Has anyone applied for this visa who studied at South African university who studied Bcom Information systems therefore some documents are waivered?

How did you go about the application process to show these


A letter from a foreign or South African organ of state or from an established South African academic, cultural or business body confirming the applicant’s extraordinary skills or qualifications.

Proof that the applicant falls within the critical skills category as per prescribed list.

Any help would be appreciated..

thanks


----------



## IvyLeager (Feb 26, 2018)

topdriver said:


> Has anyone applied for this visa who studied at South African university who studied Bcom Information systems therefore some documents are waivered?
> 
> How did you go about the application process to show these
> 
> ...


Hi Topdriver

I didn't study Bcom, but I studied in a SA university, and now on CSV. For the first requirement, a letter from your departmental HOD and/or supervisor would suffice. S/he would write a recommendation letter for you.

For the proof of critical skills, you would print a page from the critical skills list showing that your field of study is on the critical skills list. See the complete list here: http://www.immigrationsouthafrica.org/Critical_Skills_Work_Visa_List.pdf

All the best


----------



## topdriver (Apr 11, 2018)

When you applied for CSV were these documents waivered for you or did you apply for professional body ?

A certificate of registration with the professional body, council or board recognised by SAQA in terms of Section 13(1)(i) of the National Qualification Framework Act or the relevant Department confirming the skills or qualifications of the applicant, if required by law.. Not applicable to graduates from South African Institutions.

Proof of qualifications evaluated by the South African Qualification Authority Not applicable to graduates from South African Institutions.

Proof of post qualification experience of at least five years. Not applicable to graduates from South African Institutions.

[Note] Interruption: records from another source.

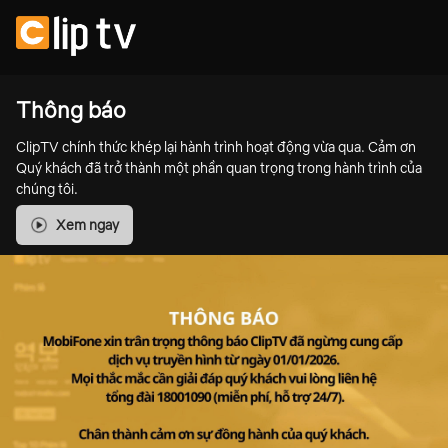
Thông báo
ClipTV chính thức khép lại hành trình hoạt động vừa qua. Cảm ơn
Quý khách đã trở thành một phần quan trọng trong hành trình của
chúng tôi.
Xem ngay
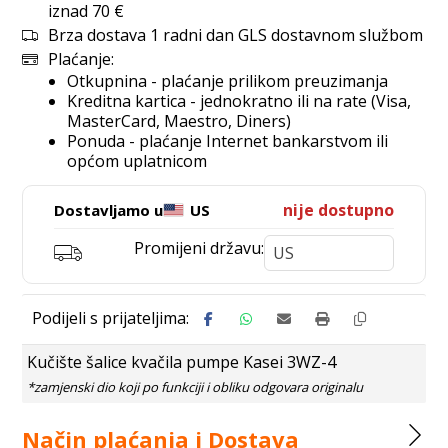
iznad 70 €
Brza dostava 1 radni dan GLS dostavnom službom
Plaćanje:
Otkupnina - plaćanje prilikom preuzimanja
Kreditna kartica - jednokratno ili na rate (Visa,
MasterCard, Maestro, Diners)
Ponuda - plaćanje Internet bankarstvom ili
općom uplatnicom
nije dostupno
Dostavljamo u
US
Promijeni državu:
Kučište šalice kvačila pumpe Kasei 3WZ-4
Način plaćanja i Dostava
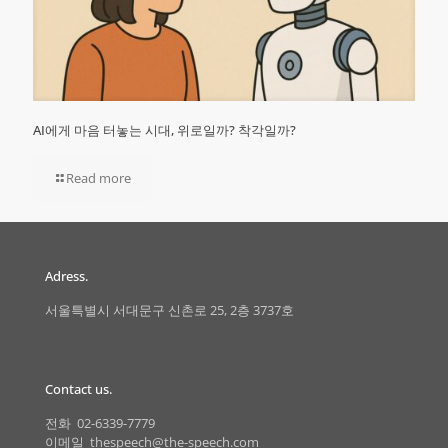
AI에게 마음 터놓는 시대, 위로일까? 착각일까?
Read more
Adress.
서울특별시 서대문구 신촌로 25, 2층 3737호
Contact us.
전화 02-6339-7779
이메일 thespeech@the-speech.com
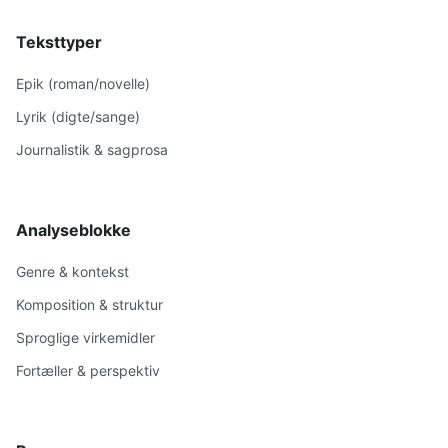
Teksttyper
Epik (roman/novelle)
Lyrik (digte/sange)
Journalistik & sagprosa
Analyseblokke
Genre & kontekst
Komposition & struktur
Sproglige virkemidler
Fortæller & perspektiv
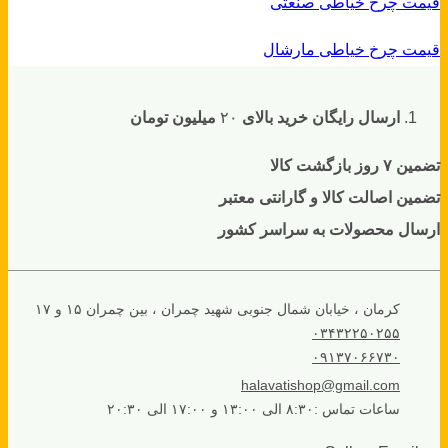
قیمت چرخ خیاطی صنعتی
قیمت چرخ خیاطی مارشال
ارسال رایگان خرید بالای
۲۰
میلیون تومان
تضمین ۷ روز بازگشت کالا
تضمین اصالت کالا و گارانتی معتبر
ارسال محصولات به سراسر کشور
کرمان ، خیابان شمال جنوبی شهید چمران ، بین چمران ۱۵ و ۱۷
۰۳۴۳۲۲۵۰۲۵۵
۰۹۱۳۷۰۶۶۷۳۰
halavatishop@gmail.com
ساعات تماس :۸:۳۰ الی ۱۳:۰۰ و ۱۷:۰۰ الی ۲۰:۳۰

Testimonials from previous employers

Comprehensive curriculum vitae


----------



## gmakadho (Sep 10, 2018)

topdriver said:


> When you applied for CSV were these documents waivered for you or did you apply for professional body ?
> 
> A certificate of registration with the professional body, council or board recognised by SAQA in terms of Section 13(1)(i) of the National Qualification Framework Act or the relevant Department confirming the skills or qualifications of the applicant, if required by law.. Not applicable to graduates from South African Institutions.
> 
> ...


good question also looking for information, did you manage to get any


----------



## topdriver (Apr 11, 2018)

Send me a inbox, will respond there..


----------



## gmakadho (Sep 10, 2018)

@Topdriver my email is [email protected]


----------



## Optimistic33 (Apr 5, 2014)

gmakadho said:


> good question also looking for information, did you manage to get any


Just print the waiver and you don't need to submit any of those.


----------